A memory Howells shared was the opportunity to teach as a lab student once a week for classes English 101 or ENG 315. In thought of a meaningful experience that stood out to her, she shared, “It was my first semester as a lab student. I was working with an English 315 student, and partly through the semester I got an email from the teacher saying that they had noticed a big improvement in their students’ papers.” The professor further noted that whatever Howells was teaching was making a difference in the student’s progress which inspired Howells to continue.
Howells earned her associate degree from University of Utah Valley in high school and has taught in Japan on her internship with Mikuni, a BYUH integrated private college. She said most of the students at Mikuni are applying to the English program so they are working on their English proficiency to get accepted into the colleges they want in the U.S.
Howells has been a Reading and Writing Center tutor for the past two and a half years with an emphasis in reading. “It doesn’t feel like a student job at this point. It’s exactly the type of experience I need for my field,” Howells expressed.

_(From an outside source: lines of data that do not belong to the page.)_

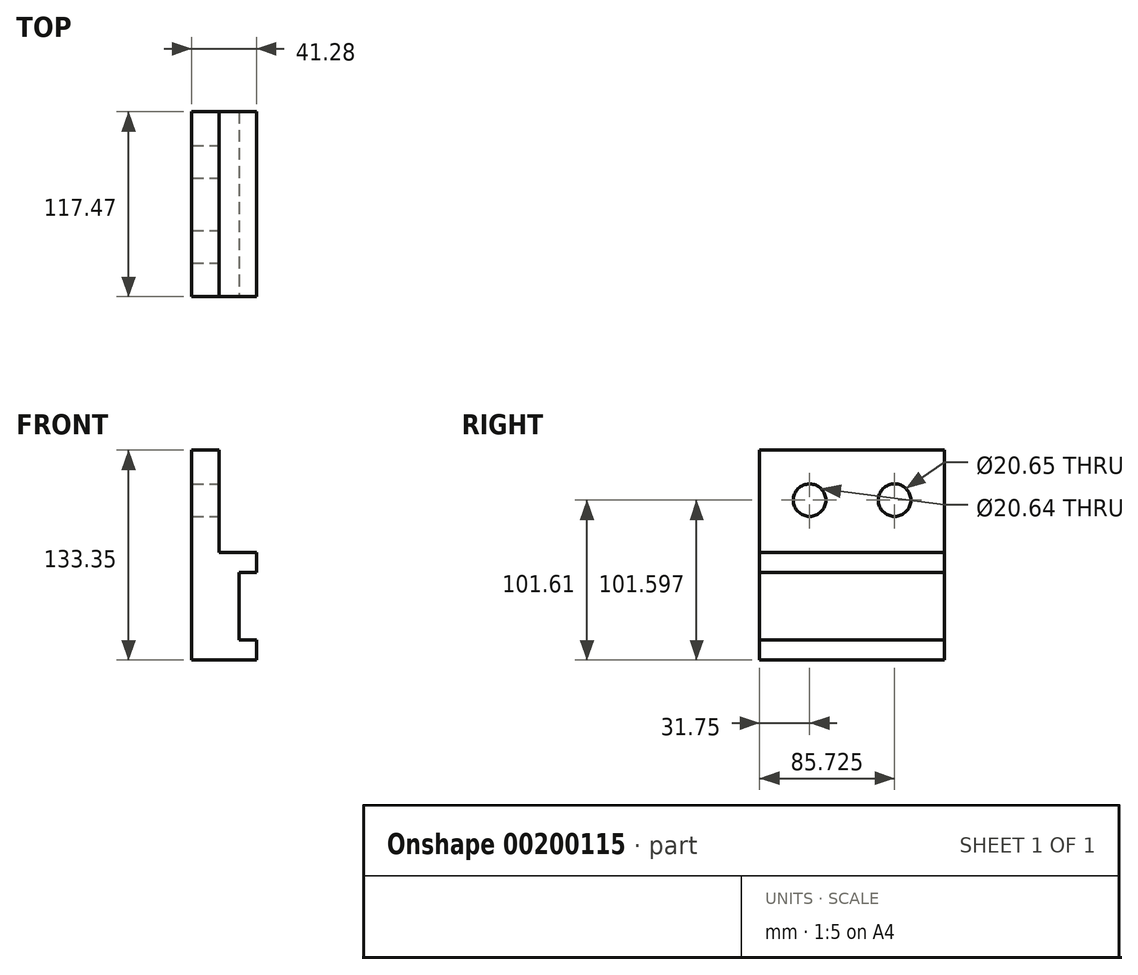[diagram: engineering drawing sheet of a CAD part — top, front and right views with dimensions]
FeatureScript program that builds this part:
annotation { "Feature Type Name" : "Feature", "Feature Type Description" : "" }
export const myFeature = defineFeature(function(context is Context, id is Id, definition is map)
    precondition{}
    {
        {
            var Q0;
            Q0=qCreatedBy(makeId("Front.planeOp"),FACE);
            var sketch = newSketch(context, id + "F0", { "sketchPlane" : qUnion([Q0])});
            skLineSegment(sketch, "E0.bottom", {"start": v(10.32, 48.78) * mm, "end": v(23.02, 48.78) * mm});
            skLineSegment(sketch, "E0.top", {"start": v(-7.14, -19.48) * mm, "end": v(23.02, -19.48) * mm});
            skLineSegment(sketch, "E0.left", {"start": v(-7.14, 48.78) * mm, "end": v(-7.14, -19.48) * mm});
            skLineSegment(sketch, "E0.right", {"start": v(23.02, 36.08) * mm, "end": v(23.02, -6.78) * mm});
            skLineSegment(sketch, "E1.bottom", {"start": v(23.02, -19.48) * mm, "end": v(34.14, -19.48) * mm});
            skLineSegment(sketch, "E1.top", {"start": v(23.02, -6.78) * mm, "end": v(34.14, -6.78) * mm});
            skLineSegment(sketch, "E1.right", {"start": v(34.14, -19.48) * mm, "end": v(34.14, -6.78) * mm});
            skLineSegment(sketch, "E2.bottom", {"start": v(23.02, 48.78) * mm, "end": v(34.14, 48.78) * mm});
            skLineSegment(sketch, "E2.top", {"start": v(23.02, 36.08) * mm, "end": v(34.14, 36.08) * mm});
            skLineSegment(sketch, "E2.right", {"start": v(34.14, 48.78) * mm, "end": v(34.14, 36.08) * mm});
            skLineSegment(sketch, "E3.top", {"start": v(-7.14, 113.87) * mm, "end": v(10.32, 113.87) * mm});
            skLineSegment(sketch, "E3.left", {"start": v(-7.14, 48.78) * mm, "end": v(-7.14, 113.87) * mm});
            skLineSegment(sketch, "E3.right", {"start": v(10.32, 48.78) * mm, "end": v(10.32, 113.87) * mm});
            skSolve(sketch);
        }
        {
            var Q0;
            Q0=makeQuery(id+"F0.imprint","IMPRINT",FACE,{"disambiguationData":[TD([[makeQuery(id+"F0.imprint","IMPRINT",EDGE,{"derivedFrom":sQuery(id+"F0.wireOp",EDGE,"E0.bottom")}),-1.0]])]});
            extrude(context, id + "F1", {"entities" : qUnion([Q0]), "oppositeDirection" : true, "depth" : 117.47 * mm});
        }
        {
            var Q0;
            Q0=makeQuery(id+"F1.opExtrude","SWEPT_FACE",FACE,{"disambiguationData":[OSD([sQuery(id+"F0.wireOp",EDGE,"E3.right")])]});
            var sketch = newSketch(context, id + "F2", { "sketchPlane" : qUnion([Q0])});
            skCircle(sketch, "E4", {"center": v(31.75, 82.12) * mm, "radius": 10.32 * mm});
            skCircle(sketch, "E5", {"center": v(85.72, 82.13) * mm, "radius": 10.33 * mm});
            skSolve(sketch);
        }
        {
            var Q0;
            Q0=makeQuery(id+"F2.imprint","IMPRINT",FACE,{"disambiguationData":[TD([[makeQuery(id+"F2.imprint","IMPRINT",EDGE,{"derivedFrom":sQuery(id+"F2.wireOp",EDGE,"E4")}),1.0]])]});
            var Q1;
            Q1=makeQuery(id+"F2.imprint","IMPRINT",FACE,{"disambiguationData":[TD([[makeQuery(id+"F2.imprint","IMPRINT",EDGE,{"derivedFrom":sQuery(id+"F2.wireOp",EDGE,"E5")}),1.0]])]});
            extrude(context, id + "F3", {"entities" : qUnion([Q0, Q1]), "operationType" : NewBodyOperationType.REMOVE, "oppositeDirection" : true, "depth" : 22.35 * mm});
        }
    });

“There are so many good students here. They are part of the reason I fell in love with it, and now part of the reason why I want to go experience their [Japan] now. While I was there on my internship I fell in love with the food and the culture and it’s a great place to have work experience too.” She said she also wants to learn a new language.
Although the tasks initially appear daunting to teach, Howells explained she strives to be a facilitator in transferring content to the students and expressed her confidence in their abilities.
“Most of the people that come in to get tutored by me already know so much, they just don’t realize it. So that is my favorite thing, saying, ‘What don’t you know, let me fill it in’. But all the progress they make is them. That’s why I loved it so much, because it’s their accomplishment, I’m just there to help them realize that,” Howells said.
“I’ve learned to be a better collaborator and working with individuals. I’ve also learned that you can make a lot of progress. It’s motivating for me to see where a person can start and where they can finish at the end of a semester.
“Opportunities and abilities differ. I believe that in the pursuit of education, individual desire is more influential than institution, and personal faith more forceful than faculty.”
Howells agreed as she has previously remarked, “It’s a testament to what you can do because not everybody is that interested in writing or reading, but they can make a lot of progress. It’s different for them where they are and that’s okay, as long as you are making progress from wherever you started.”